**ACTIVITY:**
Answer these questions about the live benchmark monitor page:
(a) Which SSE telemetry endpoint does the monitor connect to?
(b) Where is the state of the "Hide header" button stored?
(c) How many samples does each telemetry chart's scrolling window hold?

**PASSAGE FOR REVIEW:**
• • • •
Live Benchmark Monitor
Real-time observability while a benchmark run executes: system telemetry, task progression, per-task streaming details, and live pass/fail accounting.
Open Live Monitor ↗What It Is
The live monitor is a standalone dashboard that connects to the benchmark runner's SSE telemetry endpoint (/api/benchmark/telemetry/stream) and updates in real time. It is useful when a run_benchmark.py session is active — outside of that context it waits silently for events.
It complements the static benchmark reports (Guided, Claude) by showing the execution side: is the server keeping up? Is the GPU thermally stable? Which tasks just passed or failed?
Access
- Route:
/docs/benchmark_monitor.html— publicly accessible, no login required. - Data feed: connects automatically to the benchmark telemetry SSE endpoint. If no run is active the page shows a waiting indicator.
- Chrome toggle: the "Hide header" button collapses the nav bar so charts have maximum vertical space. The state persists in
localStorage.
Realtime Telemetry
Six auto-refreshing ECharts time-series, each toggleable via the buttons above the grid. Each chart scrolls a 60-sample window.
- TPS (tokens/s): inference throughput of the model currently streaming. The primary performance signal during a run.
- FD (file descriptors): open FD count on the Flask process. A steady climb can indicate a resource leak.
- CPU (%): host CPU load. Color bands: green < 20 %, blue 20–50 %, yellow 50–70 %, red > 70 %.
- Disk (MB/s): aggregate disk I/O. Spikes often coincide with model loading or log writes.
- GPU (%): GPU utilization. Stays high during active inference, drops to near-zero during the cooling gap between tasks.
- Temp (°C): GPU die temperature. Bands: blue < 50 °C → green → yellow → orange → red > 95 °C.
Task Lists
Three pill grids updated live as tasks complete. Each grid can be hidden via the toggle buttons at the top of the section.
• • • •
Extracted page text
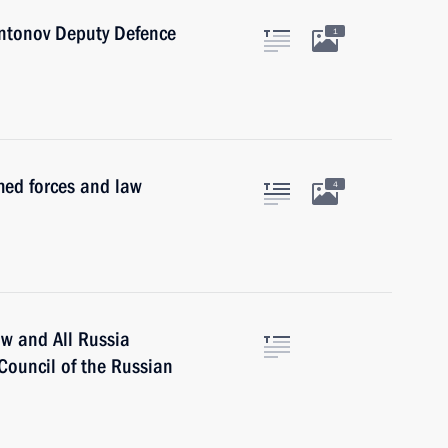
Antonov Deputy Defence
1
med forces and law
4
ow and All Russia
 Council of the Russian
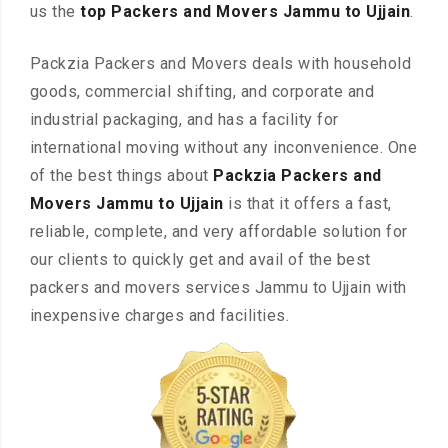
us the
top Packers and Movers Jammu to Ujjain
.
Packzia Packers and Movers deals with household
goods, commercial shifting, and corporate and
industrial packaging, and has a facility for
international moving without any inconvenience. One
of the best things about
Packzia Packers and
Movers Jammu to Ujjain
is that it offers a fast,
reliable, complete, and very affordable solution for
our clients to quickly get and avail of the best
packers and movers services Jammu to Ujjain with
inexpensive charges and facilities.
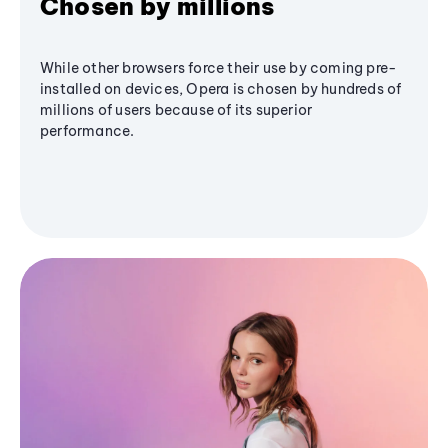
Chosen by millions
While other browsers force their use by coming pre-
installed on devices, Opera is chosen by hundreds of
millions of users because of its superior
performance.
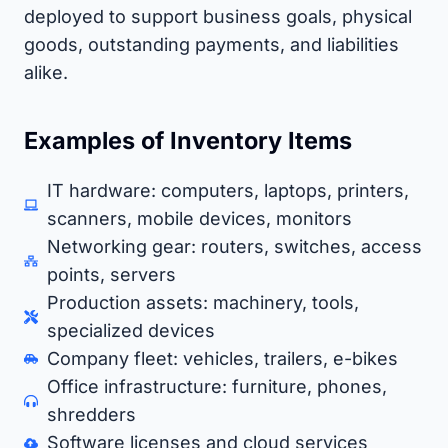
deployed to support business goals, physical
goods, outstanding payments, and liabilities
alike.
Examples of Inventory Items
IT hardware: computers, laptops, printers,
scanners, mobile devices, monitors
Networking gear: routers, switches, access
points, servers
Production assets: machinery, tools,
specialized devices
Company fleet: vehicles, trailers, e-bikes
Office infrastructure: furniture, phones,
shredders
Software licenses and cloud services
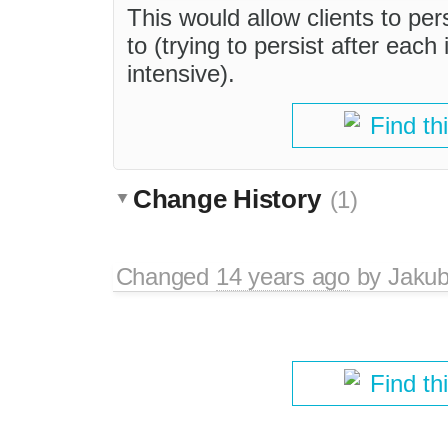
This would allow clients to pers
to (trying to persist after each
intensive).
Find th
Change History
(1)
Changed
14 years ago
by
Jaku
Find th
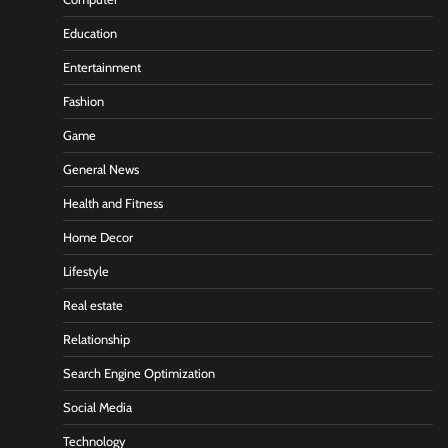
Education
Entertainment
Fashion
Game
General News
Health and Fitness
Home Decor
Lifestyle
Real estate
Relationship
Search Engine Optimization
Social Media
Technology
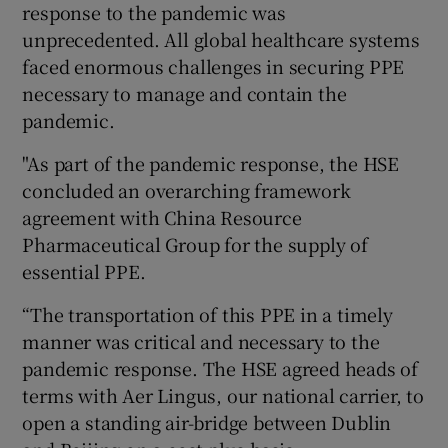
response to the pandemic was
unprecedented. All global healthcare systems
faced enormous challenges in securing PPE
necessary to manage and contain the
pandemic.
"As part of the pandemic response, the HSE
concluded an overarching framework
agreement with China Resource
Pharmaceutical Group for the supply of
essential PPE.
“The transportation of this PPE in a timely
manner was critical and necessary to the
pandemic response. The HSE agreed heads of
terms with Aer Lingus, our national carrier, to
open a standing air-bridge between Dublin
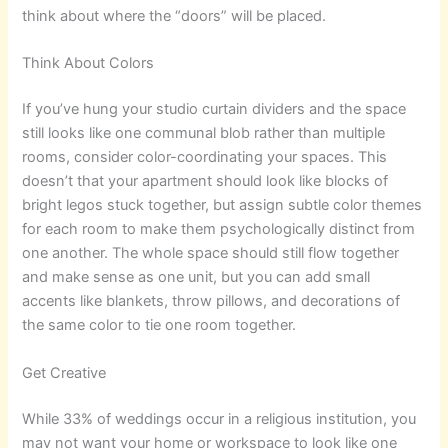
think about where the “doors” will be placed.
Think About Colors
If you’ve hung your studio curtain dividers and the space
still looks like one communal blob rather than multiple
rooms, consider color-coordinating your spaces. This
doesn’t that your apartment should look like blocks of
bright legos stuck together, but assign subtle color themes
for each room to make them psychologically distinct from
one another. The whole space should still flow together
and make sense as one unit, but you can add small
accents like blankets, throw pillows, and decorations of
the same color to tie one room together.
Get Creative
While 33% of weddings occur in a religious institution, you
may not want your home or workspace to look like one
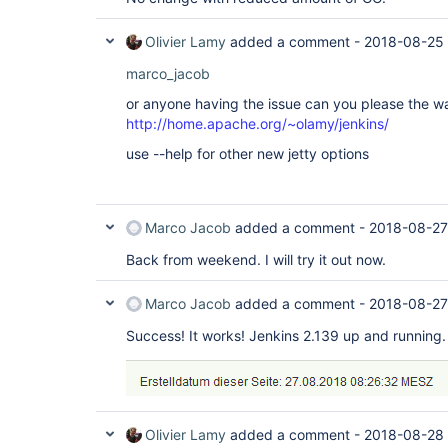
Olivier Lamy
added a comment -
2018-08-25 
marco_jacob
or anyone having the issue can you please the w
http://home.apache.org/~olamy/jenkins/
use --help for other new jetty options
Marco Jacob
added a comment -
2018-08-27
Back from weekend. I will try it out now.
Marco Jacob
added a comment -
2018-08-27
Success! It works! Jenkins 2.139 up and running.
Olivier Lamy
added a comment -
2018-08-28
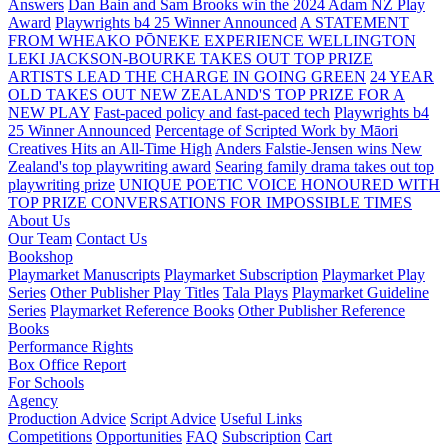
Answers
Dan Bain and Sam Brooks win the 2024 Adam NZ Play
Award
Playwrights b4 25 Winner Announced
A STATEMENT
FROM WHEAKO PŌNEKE EXPERIENCE WELLINGTON
LEKI JACKSON-BOURKE TAKES OUT TOP PRIZE
ARTISTS LEAD THE CHARGE IN GOING GREEN
24 YEAR
OLD TAKES OUT NEW ZEALAND'S TOP PRIZE FOR A
NEW PLAY
Fast-paced policy and fast-paced tech
Playwrights b4
25 Winner Announced
Percentage of Scripted Work by Māori
Creatives Hits an All-Time High
Anders Falstie-Jensen wins New
Zealand's top playwriting award
Searing family drama takes out top
playwriting prize
UNIQUE POETIC VOICE HONOURED WITH
TOP PRIZE
CONVERSATIONS FOR IMPOSSIBLE TIMES
About Us
Our Team
Contact Us
Bookshop
Playmarket Manuscripts
Playmarket Subscription
Playmarket Play
Series
Other Publisher Play Titles
Tala Plays
Playmarket Guideline
Series
Playmarket Reference Books
Other Publisher Reference
Books
Performance Rights
Box Office Report
For Schools
Agency
Production Advice
Script Advice
Useful Links
Competitions
Opportunities
FAQ
Subscription
Cart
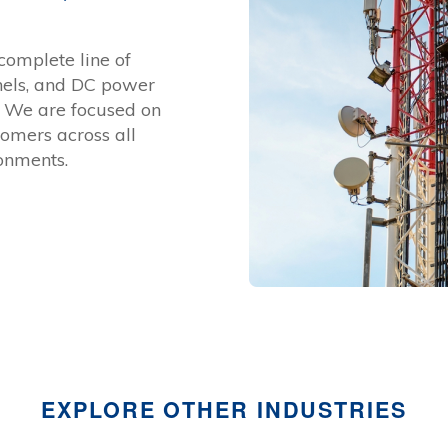
complete line of
anels, and DC power
s. We are focused on
tomers across all
onments.
EXPLORE OTHER INDUSTRIES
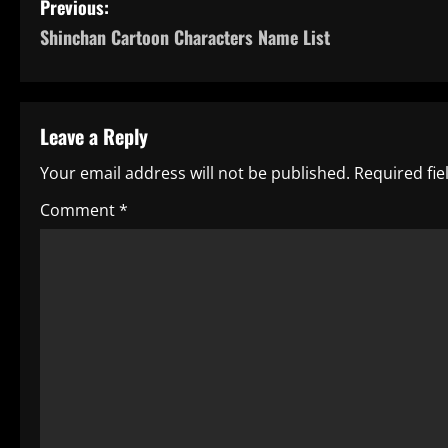
P
Previous:
Shinchan Cartoon Characters Name List
o
s
t
Leave a Reply
n
Your email address will not be published.
Required fi
a
Comment
*
v
i
g
a
t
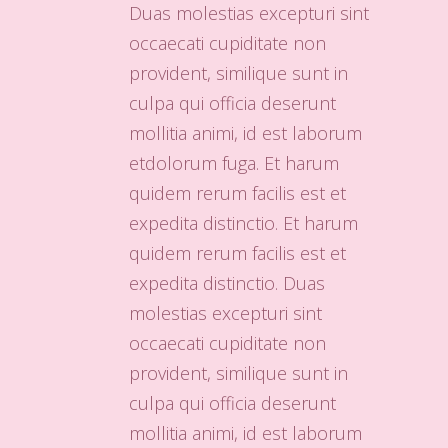
Duas molestias excepturi sint
occaecati cupiditate non
provident, similique sunt in
culpa qui officia deserunt
mollitia animi, id est laborum
etdolorum fuga. Et harum
quidem rerum facilis est et
expedita distinctio. Et harum
quidem rerum facilis est et
expedita distinctio. Duas
molestias excepturi sint
occaecati cupiditate non
provident, similique sunt in
culpa qui officia deserunt
mollitia animi, id est laborum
• • • •
**WORKED SOLUTION:**
(a) /api/benchmark/telemetry/stream
(b) In localStorage
(c) 60 samples